July 25, 2002
Something really cool happened to
Something really cool happened to Scott yesterday - on his way out of the department, he stopped by the men's room. (No, that's not the really cool thing.) While he washed up, an old man stepped out of one of the stalls and proceeded to wash his hands as well. Scott casually glanced over, and did a double take - the man bore a striking resemblance to John Nash (yes, the brilliant subject of the horrible film A Beautiful Mind). He was pretty sure it was him - there's an international game theory conference going on right now on campus and Nash was giving a talk as well.

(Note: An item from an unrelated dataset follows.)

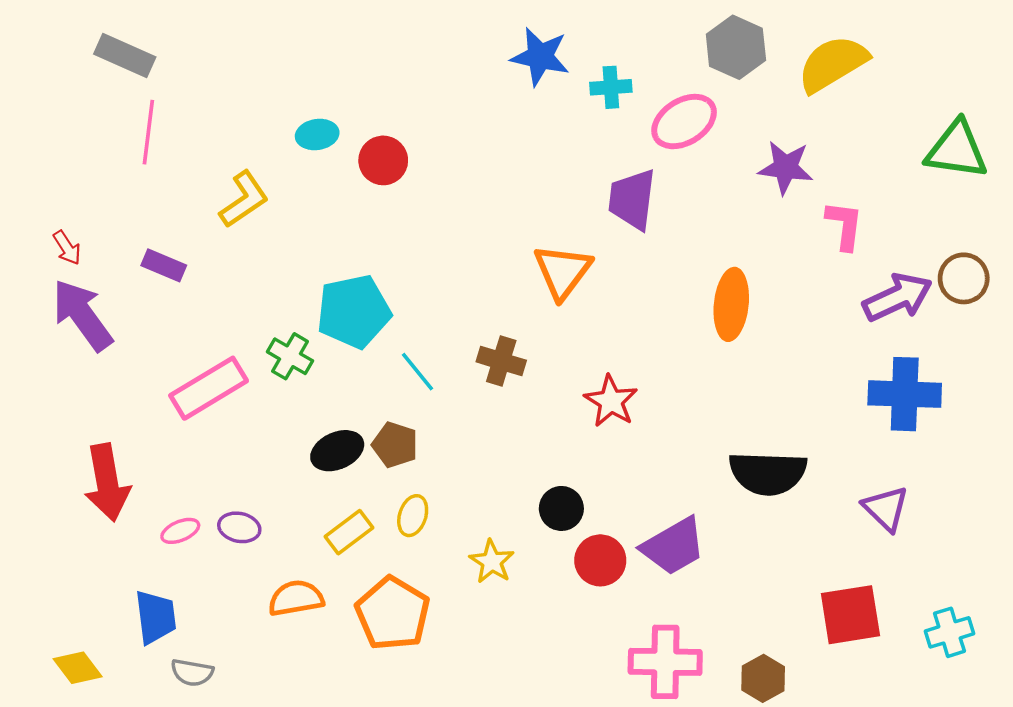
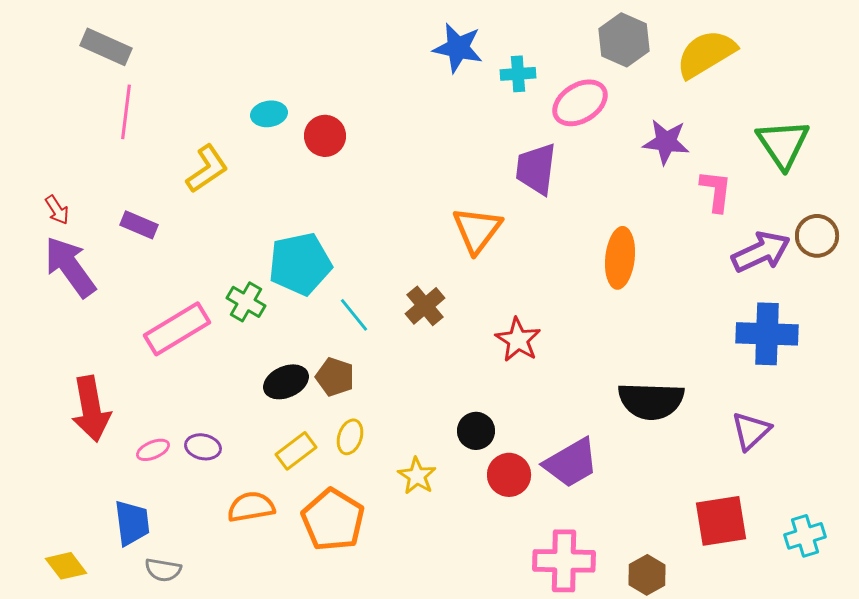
green triangle: (957, 150) -> (783, 144), moved, turned 48
brown cross: (501, 361) -> (425, 306), turned 33
purple triangle: (886, 508) -> (751, 431), turned 33

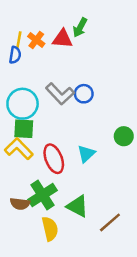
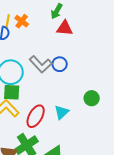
red triangle: (63, 39) -> (65, 28), moved
red ellipse: (54, 159) -> (36, 116), turned 50

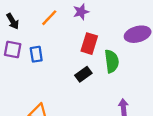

So Scott's waiting for the elevator, when Dr. Nash comes along again. He wasn't really dressed up as academics tend to do when attending conferences (blazers, button-downs, slacks). Nash just looked like an old man, dressed in old man clothes. He mumbled something about one floor, and Scott asked him pardon? He said he only had to go down one floor and was considering whether to just take the stairs instead. (For a man his age, forgivable. For a whippersnapper college student, utterly lazy - but it happens. A lot.) But then the elevator arrived and Scott said he might as well. So they rode the elevator together - Dr. Nash one flight down to the Economics department and Scott down to the ground level. By this time he had spotted the name tag on the man's lapel, which said "John F. Nash." The man must've realized Scott recognized him, seeing the odd expression that was first on Scott's face, but neither made any big deal of it. Of course, Scott's gonna tell all his buddies about it.
As an aside, Scott and his department friends were thinking of attending Dr. Nash's talk. They mordantly joked that during the question period they should address questions to the young British man or the little girl or Ed Harris (if you've seen the movie, you know what I'm talking about - if not, believe me, you're well better off - read the biography instead). That's grad students for you - sick and twisted, which is probably a healthy way to approach academia.